Your processes are probably running asynchronously. You could perhaps
try tracing program execution and look at the timeline. E.g.,
http://www.open-mpi.org/faq/?category=perftools#free-tools . Or, where
you have MPI_Wtime calls, just capture those timestamps on each process
and dump the results at the end of your run. Or, report timings for all
ranks instead of just for rank 0.
Put another way, rank 0 must broadcast n. So, no one starts computation
until they get the Bcast result. Rank 0 probably starts its
computations before anyone else does. So, it gets to the Reduce before
anyone else does, but it can't exit until other ranks have finished
their computations. So, the Reduce time on rank 0 includes some amount
of other ranks' compute times.
Yet another approach is to insert MPI_Barrier calls at each phase of the
program so that the various phases are synchronized. This adds some
overhead to the program, but helps simplify interpretation of the timing
results.
Qing Pang wrote:
I'm running the popular Calculate PI program on a 2 node setting
running ubuntu 8.10 and openmpi1.3.3(with default settings).
Password-less ssh is set up but no cluster management program such as
network file system, network time protocol, resource management,
scheduler, etc. The two nodes are connected though TCP/IP only.
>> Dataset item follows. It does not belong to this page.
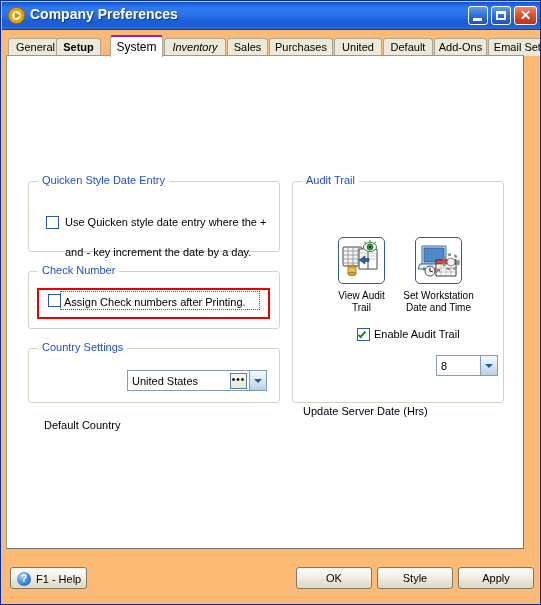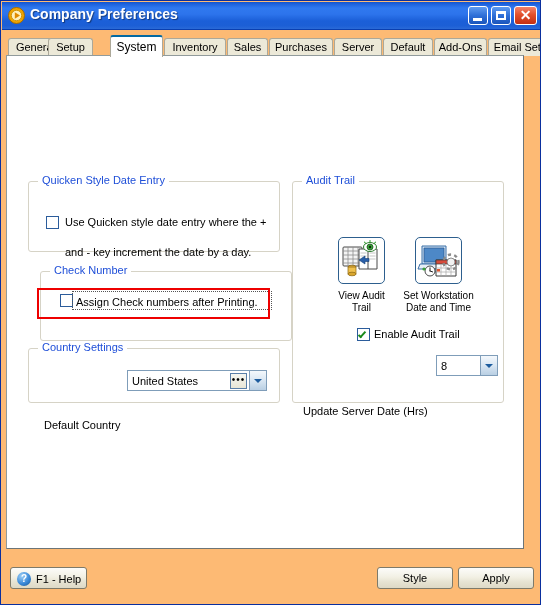"Setup" div.tab { font-weight: none -> bold; left: 42px -> 50px }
When I tried to benchmark the program, it shows that the time spent on
MPI_Reduce(), is proportional to the Number-of-Intervals (n) used in
calculation. For example, when n = 1,000,000, MPI_Reduce costs 15.65
milliseconds; while n= 1,000,000,000, MPI_Reduce costs 15526
milliseconds.
This confused me - in this Calc-PI program, MPI_Reduce is used only
once - no matter what number of intervals is used, MPI_Reduce is
called after both nodes got the result, to merge the result - just
once. So the time cost by MPI_Reduce (all though it might be slow
through TCP/IP connection) should be somewhat consistent. But
obviously it's not what I saw.
Had anyone have the similar problem before? I'm not sure how
MPI_Reduce() work internally. Does the fact that I don't have network
file system, network time protocol, resource management, scheduler,
etc installed matters?
Below is the program - I did feed "n" to it more than once to warm it up.
#include "mpi.h"
#include <stdio.h>
#include <math.h>
int main(int argc, char *argv[]) { int numprocs, myid, rc;
double ACCUPI = 3.1415926535897932384626433832795;
double mypi, pi, h, sum, x;
int n, i;
double starttime, endtime;
double time,told,bcasttime,reducetime,comptime,totaltime;
rc = MPI_Init(&argc,&argv);
if (rc != MPI_SUCCESS) {
printf("Error starting MPI program. Terminating.\n");
MPI_Abort(MPI_COMM_WORLD, rc);
}
MPI_Comm_size(MPI_COMM_WORLD,&numprocs);
MPI_Comm_rank(MPI_COMM_WORLD,&myid);
while (1) {
if (myid == 0) {
printf("Enter the number of intervals: (0 quits) \n");
scanf("%d",&n);
starttime = MPI_Wtime();
}
time = MPI_Wtime();
MPI_Bcast(&n, 1, MPI_INT, 0, MPI_COMM_WORLD);
told = time;
time = MPI_Wtime();
bcasttime = time - told;
if (n == 0)
break;
else {
h = 1.0/(double)n;
sum = 0.0;
for (i = myid + 1; i <= n; i += numprocs) {
x = h*((double)i - 0.5);
sum += (4.0/(1.0 + x*x));
}
mypi = sum*h;
told = time;
time = MPI_Wtime();
comptime = time - told;
MPI_Reduce(&mypi, &pi, 1, MPI_DOUBLE, MPI_SUM, 0,
MPI_COMM_WORLD);
told = time;
time = MPI_Wtime();
reducetime = time - told;
if (myid == 0) {
totaltime = MPI_Wtime() - starttime;
printf("\nElapsed time (total): %f
milliseconds\n",totaltime*1000);
printf("Elapsed time (Bcast): %f milliseconds
(%5.2f%%)\n",bcasttime*1000,bcasttime*100/totaltime);
printf("Elapsed time (Reduce): %f milliseconds
(%5.2f%%)\n",reducetime*1000,reducetime*100/totaltime);
printf("Elapsed time (Comput): %f milliseconds
(%5.2f%%)\n",comptime*1000,comptime*100/totaltime);
printf("\nApproximated pi is %.16f, Error is %.4e\n", pi,
fabs(pi - ACCUPI));
}
}
}
MPI_Finalize(); }